"I could've spent more time worshipping You…"
SacredLearning.org is an Islamic web site Parama Danoesubroto recently shared with me which, among other useful materials, contains general talks by Shaykh Husain Abdul Sattar (as freely downloadable audios).
Parama initially made me interested with a talk titled “Wisdom of Wealth” which is excellent.
I begin to listen to the other talks. Actually I dutifully enjoy his talks that my laptop is continuously downloading all of the rest of the talks (including the right-on-time Ramadan classroom) using my trusty DownThemAll. 😉
And then I struck gold, in Muraqabah – Step by Step Approach:
… Ya Allah, You made the night so short. If You’ve made it longer, I would’ve been able to spend more time worshipping You …
That passage, perhaps exclusively that passage, was so personally intense to me that I started to cry at that point. I rewind it, just to hear the Shaykh say it. And again. And again. And again.
It clicked. In Dedi’s words, I definitely ‘blinked…’
. . .
To make a long story short, it directly connects to what I felt in a couple of disastrous (but mysteriously uplifting!) events a few of years ago. Not many people will find that passage special, if at all. (Much like the words “Sabar dan Ikhlas, itu adalah Islam” in Ayat-ayat Cinta movie.)
How could a self-proclaimed secular guy like me would even think in the ways of “more time worshipping God?” Well a few years ago, it wasn’t my thinking. It was my feeling, and clearer than crystal at that. A glimpse of Allah would make me burst into tears instantly (that I was thinking it’d be easy for me to get a melancholic role in Hollywood.)
Let alone Allah, a tiny drop of tea or a single piece of rice, as sample reflections of Allah’s “nikmat” did literally make my heart tremble… almost uncontrollably.
Shaykh Husain also provided a very clear rationale (at least for me) –that I doubt any of my friends at that time actually understood how it felt when…
“…you get to that state; that perception and that attachment becomes more valuable than anything to you in the world… And when you do something that derails you from that, and you lose that, it would be so disgusting to you…”

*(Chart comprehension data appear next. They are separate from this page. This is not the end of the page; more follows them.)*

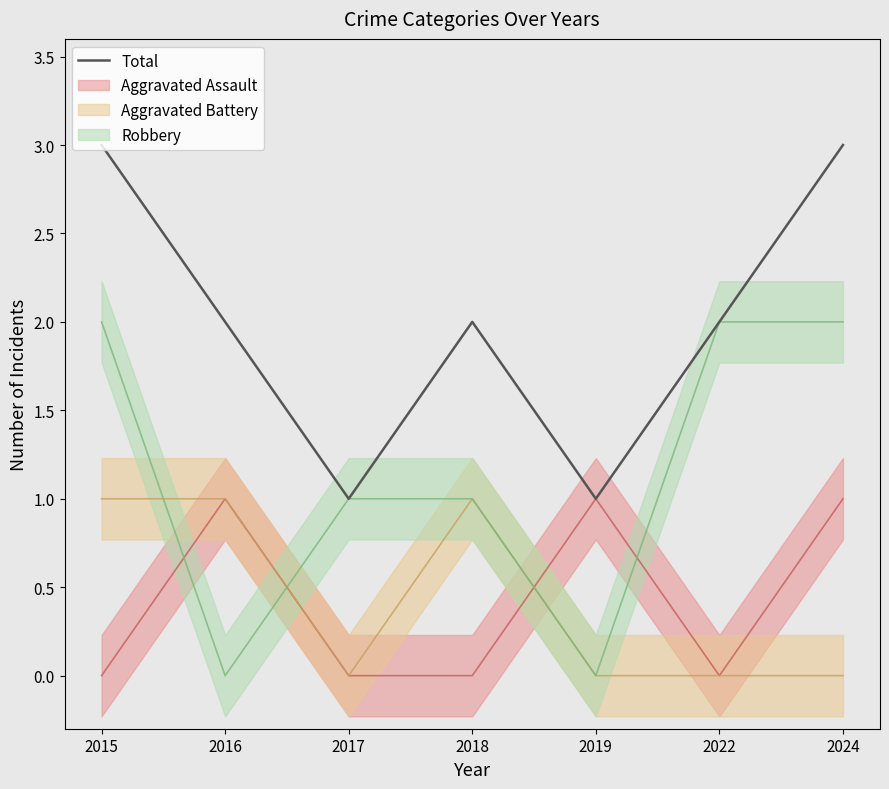

Between 2015 and 2016, which is larger?

2015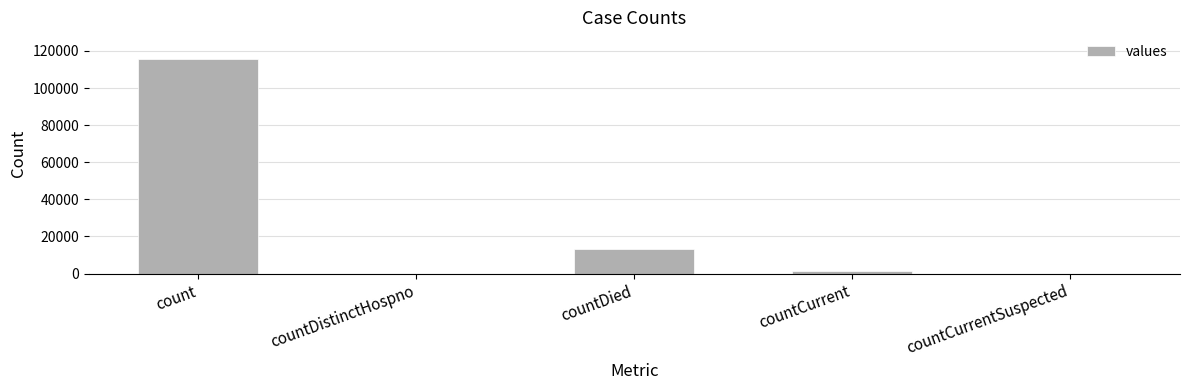

Reading left to right, what are all the values shown in this chart?

count=115379	countDistinctHospno=0	countDied=13343	countCurrent=1383	countCurrentSuspected=0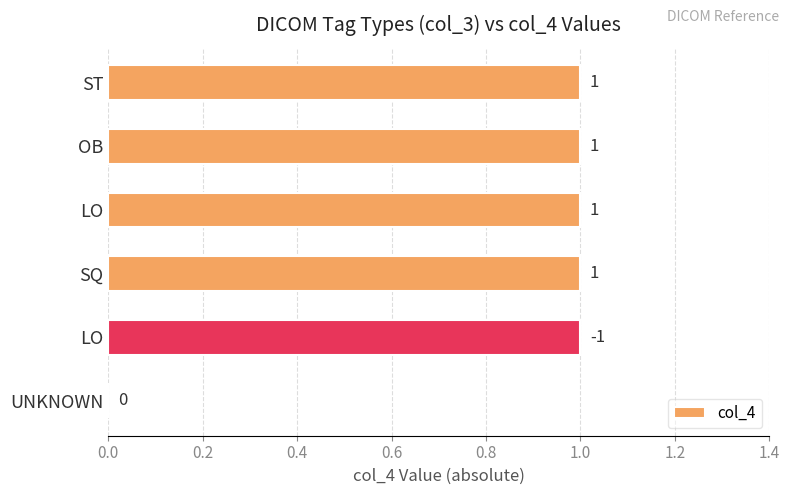

How many values are above zero?

5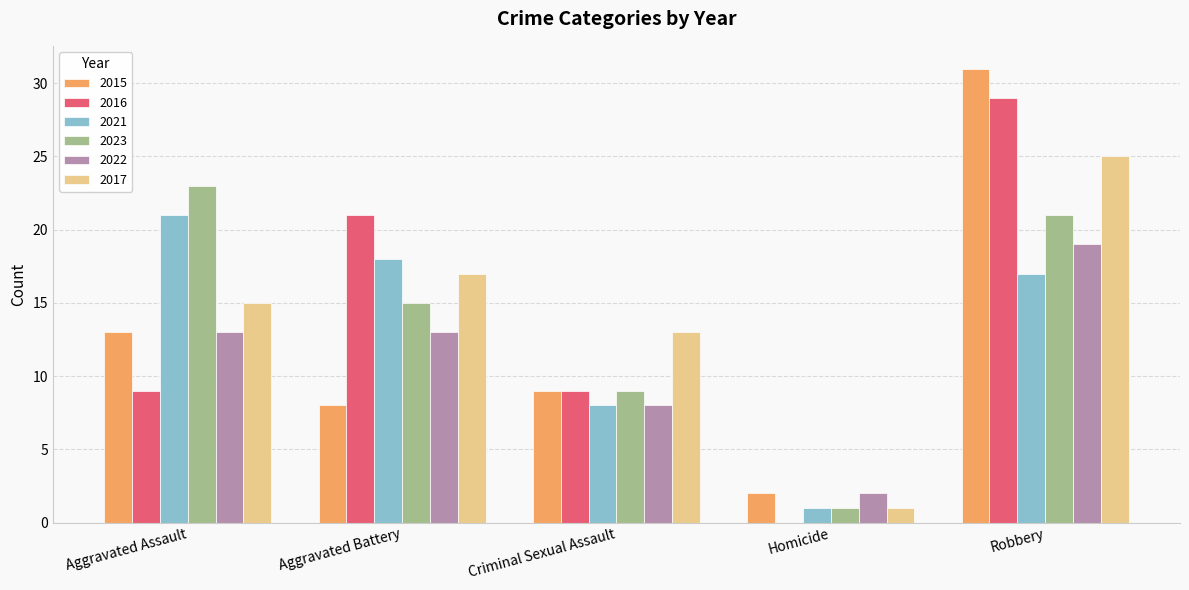

What is the maximum value shown in the chart?

31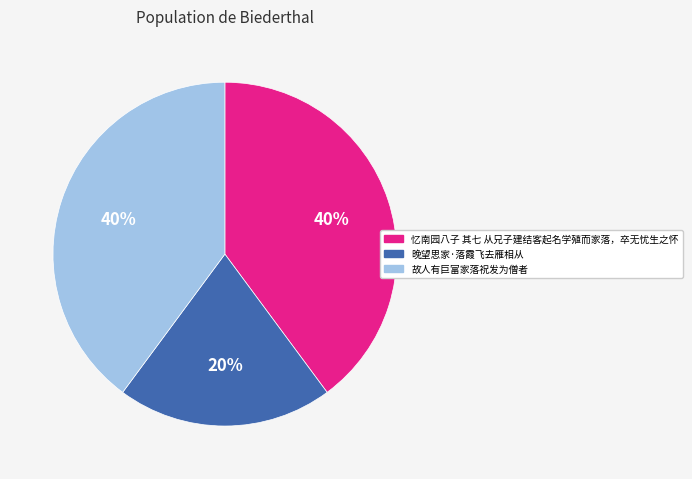

How many segments does this pie chart have?

3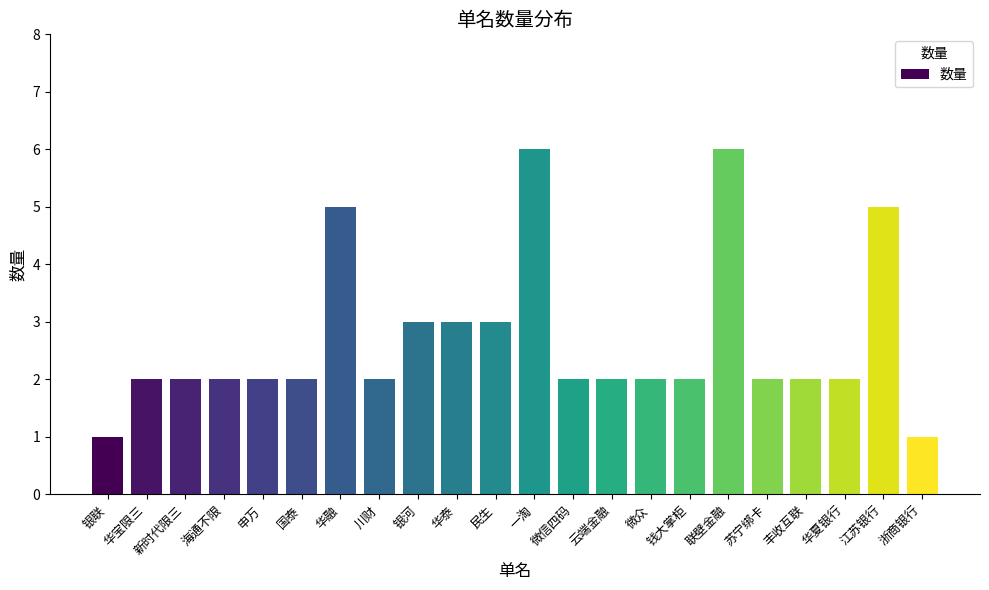

True or false: the data shows 3 at 云端金融.

False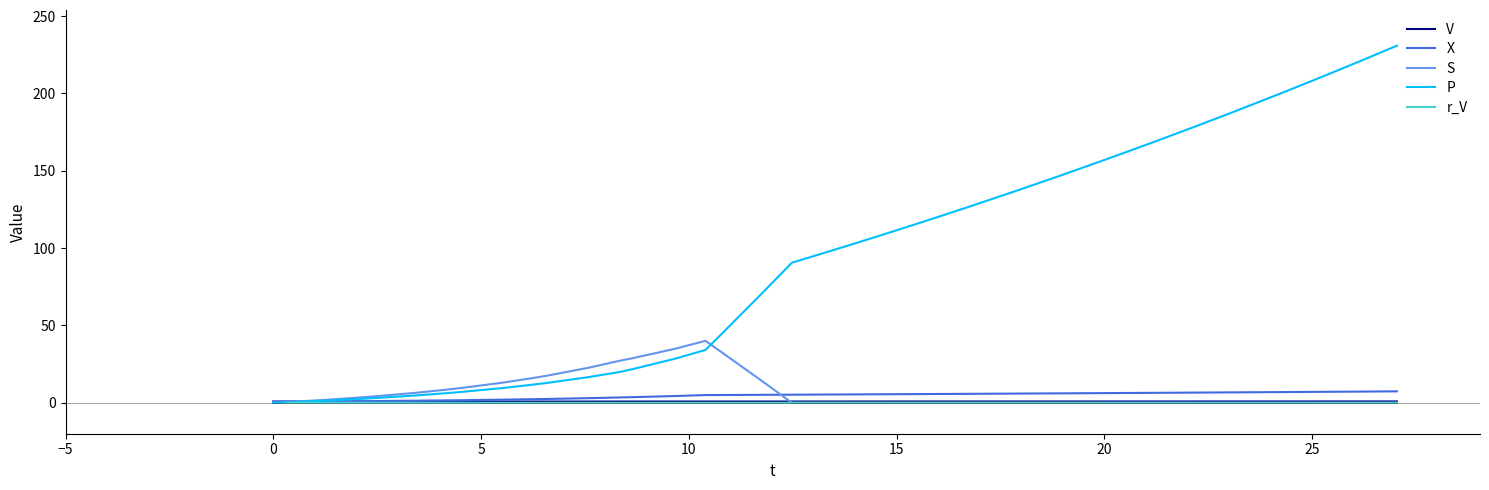

Which series has the largest total across all categories?

P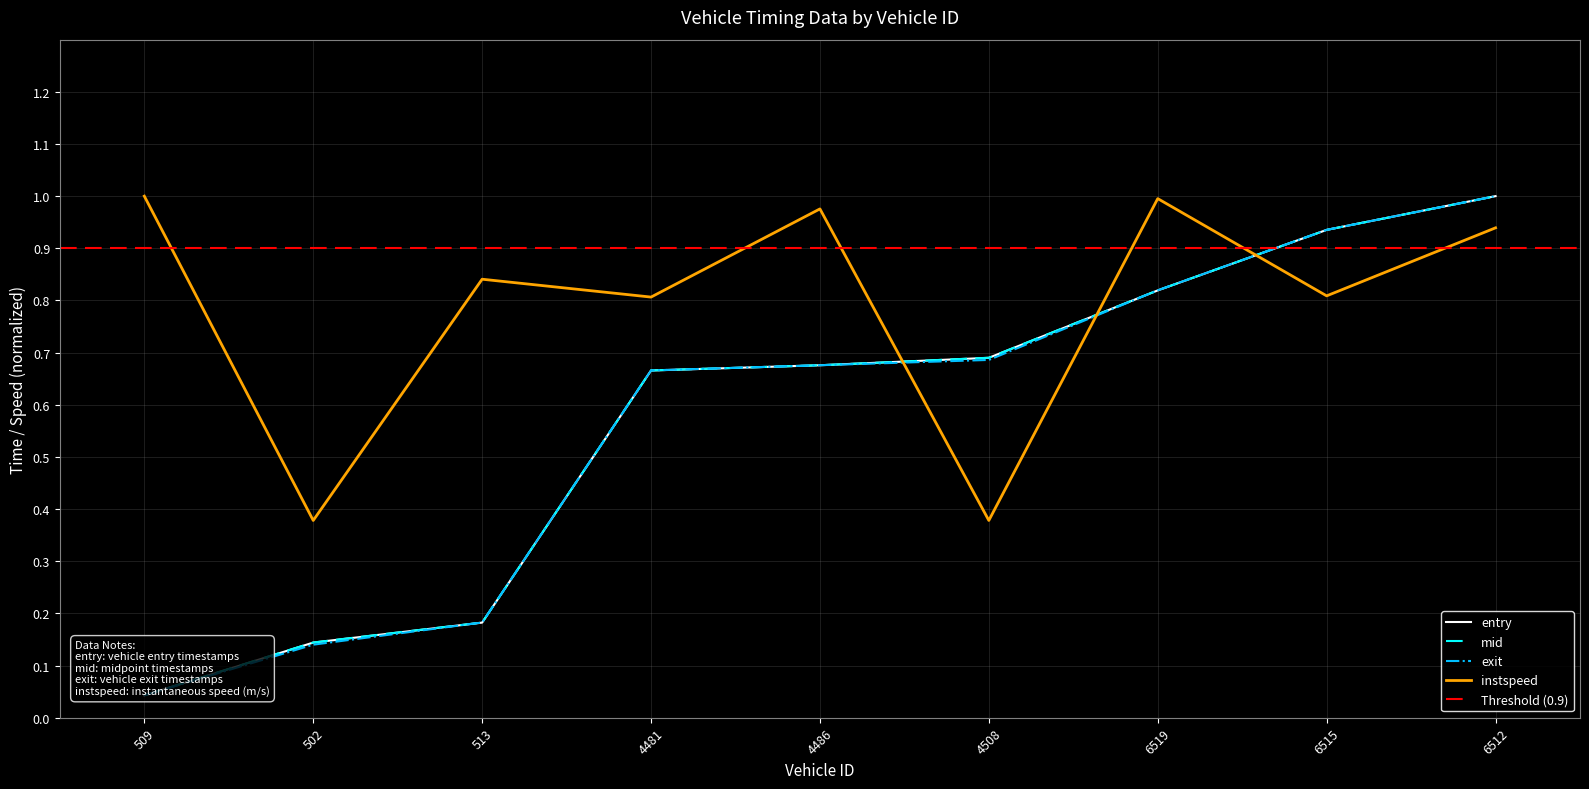

What value does the mid series have at 6515?

0.9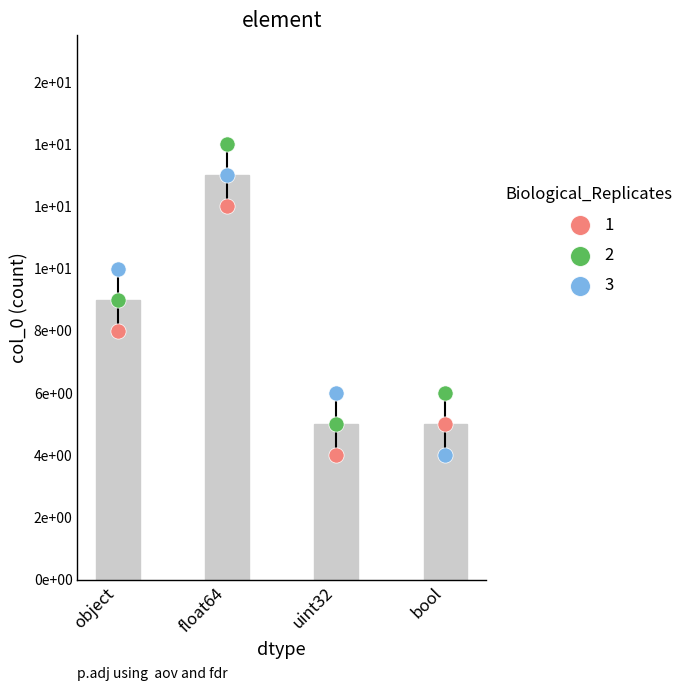

Which series contains the lowest Y value?

1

To date, this is the best explanation I ever heard about what I felt…
…or is it?
Is it just my illusion of a simply psychiatric mental state? It would be much easier for me to think that way, but too many things are just “too right” (if there is that word.)
But even if things are too right, as I said I was (and OMG still am) highly secular, which means highly unlikely to have anything to do with, err…Â muraqaba. Wouldn’t you think?
Hopefully soon things will unfold in the best way for me… Amin.